How does TEEC Angel Fund source its deals?
Sourcing flows predominantly through the Tsinghua alumni network in Silicon Valley, which includes engineers, founders, and executives at major technology companies. The Beijing office supplements this by identifying companies seeking China market entry or Asia-based strategic investors. The fund rarely competes in open auction processes, instead securing allocations through warm introductions from network members.
What happens to portfolio companies after seed stage?
TEEC Angel Fund does not reserve significant capital for follow-on rounds. Instead, it uses its Beijing network to introduce later-stage investors — often Chinese strategic funds, corporate venture arms, or US VCs seeking Asia syndicate partners. This handoff model means TEEC's ownership typically dilutes after Series A unless the general partners choose to raise special-purpose vehicles for individual breakout companies.
How has US-China tension affected the fund's operations?
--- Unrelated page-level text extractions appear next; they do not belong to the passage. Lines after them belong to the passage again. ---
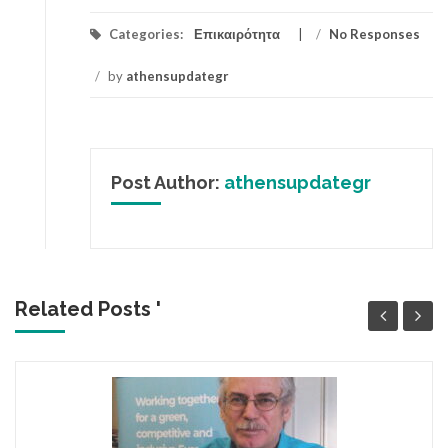
Categories:
Επικαιρότητα
/
No Responses
/
by
athensupdategr
Post Author:
athensupdategr
Related Posts '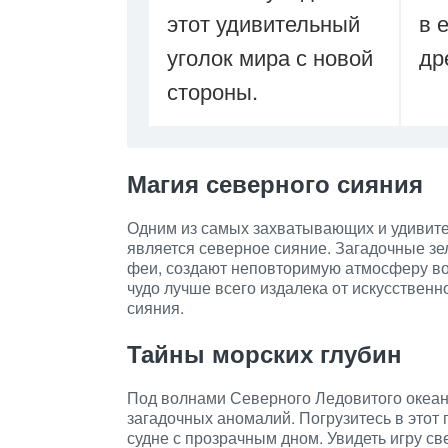
этот удивительный
в 
уголок мира с новой
др
стороны.
Магия северного сияния
Одним из самых захватывающих и удивите
является северное сияние. Загадочные зе
феи, создают неповторимую атмосферу во
чудо лучше всего издалека от искусственн
сияния.
Тайны морских глубин
Под волнами Северного Ледовитого океан
загадочных аномалий. Погрузитесь в этот
судне с прозрачным дном. Увидеть игру св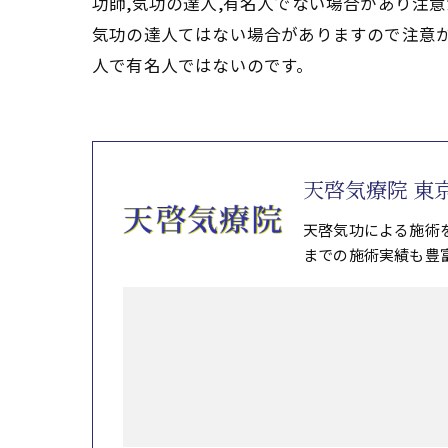
功師,気功の達人,有名人でない場合があり注
気功の達人てはない場合がありますので注意
人で有名人ではないのです。
天啓気療院 東
天啓気功による施術
までの施術実績も豊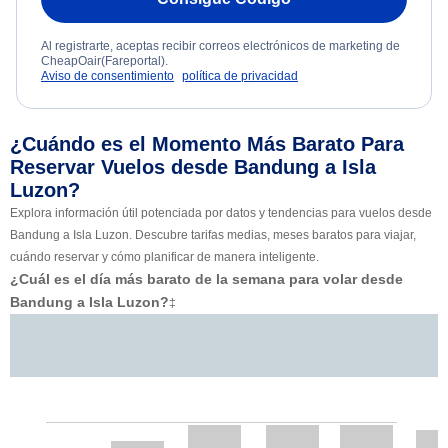
Al registrarte, aceptas recibir correos electrónicos de marketing de
CheapOair(Fareportal).
Aviso de consentimiento
política de privacidad
¿Cuándo es el Momento Más Barato Para
Reservar Vuelos desde Bandung a Isla
Luzon?
Explora información útil potenciada por datos y tendencias para vuelos desde
Bandung a Isla Luzon. Descubre tarifas medias, meses baratos para viajar,
cuándo reservar y cómo planificar de manera inteligente.
¿Cuál es el día más barato de la semana para volar desde
Bandung a Isla Luzon?
‡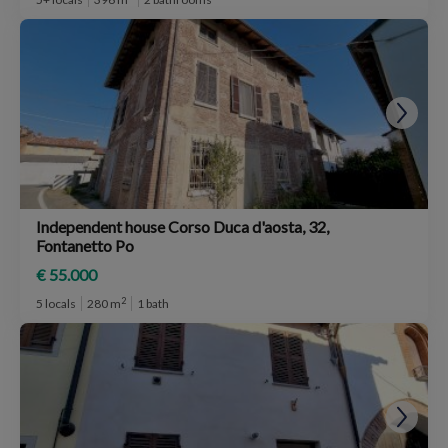
Independent house Corso Duca d'aosta, 32,
Fontanetto Po
€ 55.000
2
5 locals
280 m
1 bath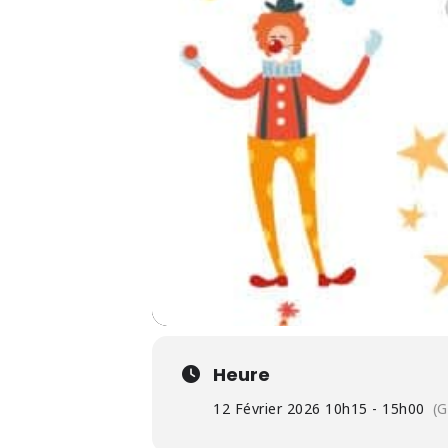
Heure
12 Février 2026 10h15 - 15h00
(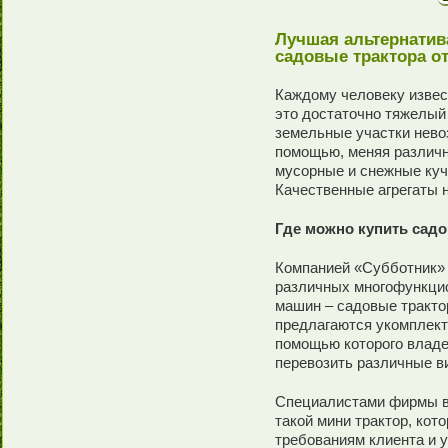
Лучшая альтернатива
садовые трактора о
Каждому человеку извес
это достаточно тяжелый
земельные участки нево
помощью, меняя различн
мусорные и снежные кучи
Качественные агрегаты н
Где можно купить садо
Компанией «Субботник» 
различных многофункци
машин – садовые трактор
предлагаются укомплек
помощью которого владе
перевозить различные в
Специалистами фирмы в
такой мини трактор, кот
требованиям клиента и 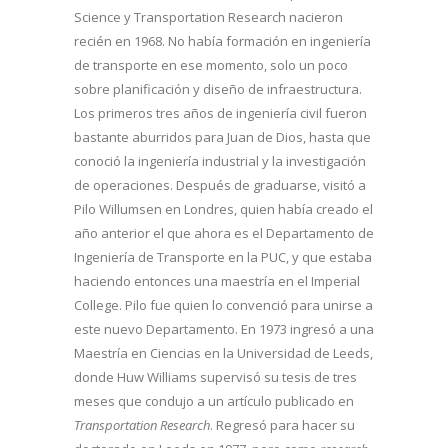
Science y Transportation Research nacieron
recién en 1968. No había formación en ingeniería
de transporte en ese momento, solo un poco
sobre planificación y diseño de infraestructura.
Los primeros tres años de ingeniería civil fueron
bastante aburridos para Juan de Dios, hasta que
conoció la ingeniería industrial y la investigación
de operaciones. Después de graduarse, visitó a
Pilo Willumsen en Londres, quien había creado el
año anterior el que ahora es el Departamento de
Ingeniería de Transporte en la PUC, y que estaba
haciendo entonces una maestría en el Imperial
College. Pilo fue quien lo convenció para unirse a
este nuevo Departamento. En 1973 ingresó a una
Maestría en Ciencias en la Universidad de Leeds,
donde Huw Williams supervisó su tesis de tres
meses que condujo a un artículo publicado en
Transportation Research
. Regresó para hacer su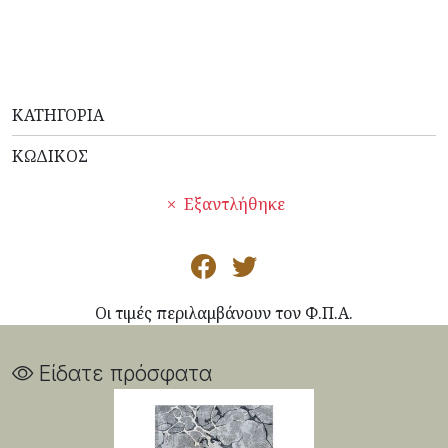
ΚΑΤΗΓΟΡΊΑ
ΚΩΔΙΚΌΣ
Εξαντλήθηκε
Οι τιμές περιλαμβάνουν τον Φ.Π.Α.
Είδατε πρόσφατα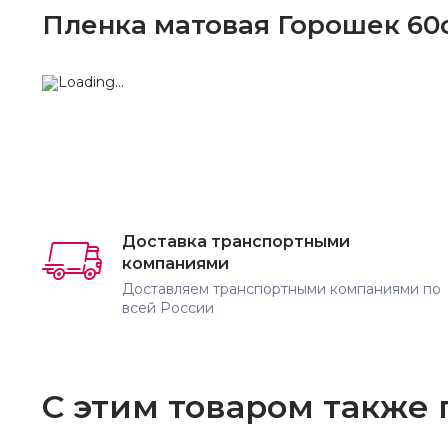
Пленка матовая Горошек 60с
Доставка транспортными
компаниями
Доставляем транспортными компаниями по
всей России
С этим товаром также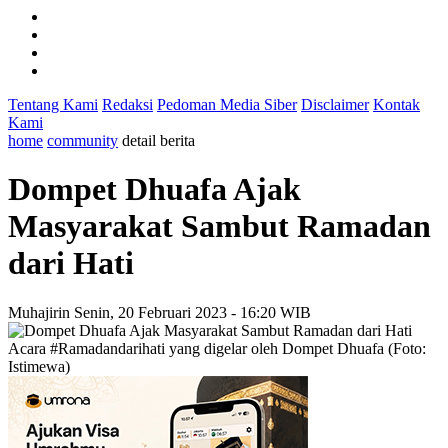
Tentang Kami
Redaksi
Pedoman Media Siber
Disclaimer
Kontak
Kami
home
community
detail berita
Dompet Dhuafa Ajak
Masyarakat Sambut Ramadan
dari Hati
Muhajirin
Senin, 20 Februari 2023 - 16:20 WIB
Acara #Ramadandarihati yang digelar oleh Dompet Dhuafa (Foto:
Istimewa)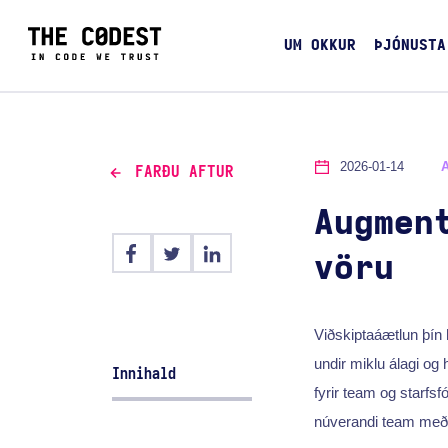
UM OKKUR
ÞJÓNUSTA
2026-01-14
FARÐU AFTUR
Augmen
vöru
Viðskiptaáætlun þín h
undir miklu álagi og
Innihald
fyrir team og starfsf
núverandi team með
The fund has not publicly detailed internal adjustments since 2020. Public record indicates some LP and co-investor relationships remain cross-border, but the firm has not faced public disclosure of CFIUS-related portfolio disruptions. The structural challenge is inherent: its differentiation relies on bilateral flows that heightened regulatory scrutiny makes harder to maintain.
What is TEEC Angel Fund's track record on exits?
The fund's most prominent liquidity event was the 2021 public listing of Ginkgo Bioworks via a SPAC merger (per Reuters, 2021). Cista achieved unicorn status in China, though exit details remain private. Beyond these, the majority of exits have occurred through M&A transactions where terms were not publicly reported.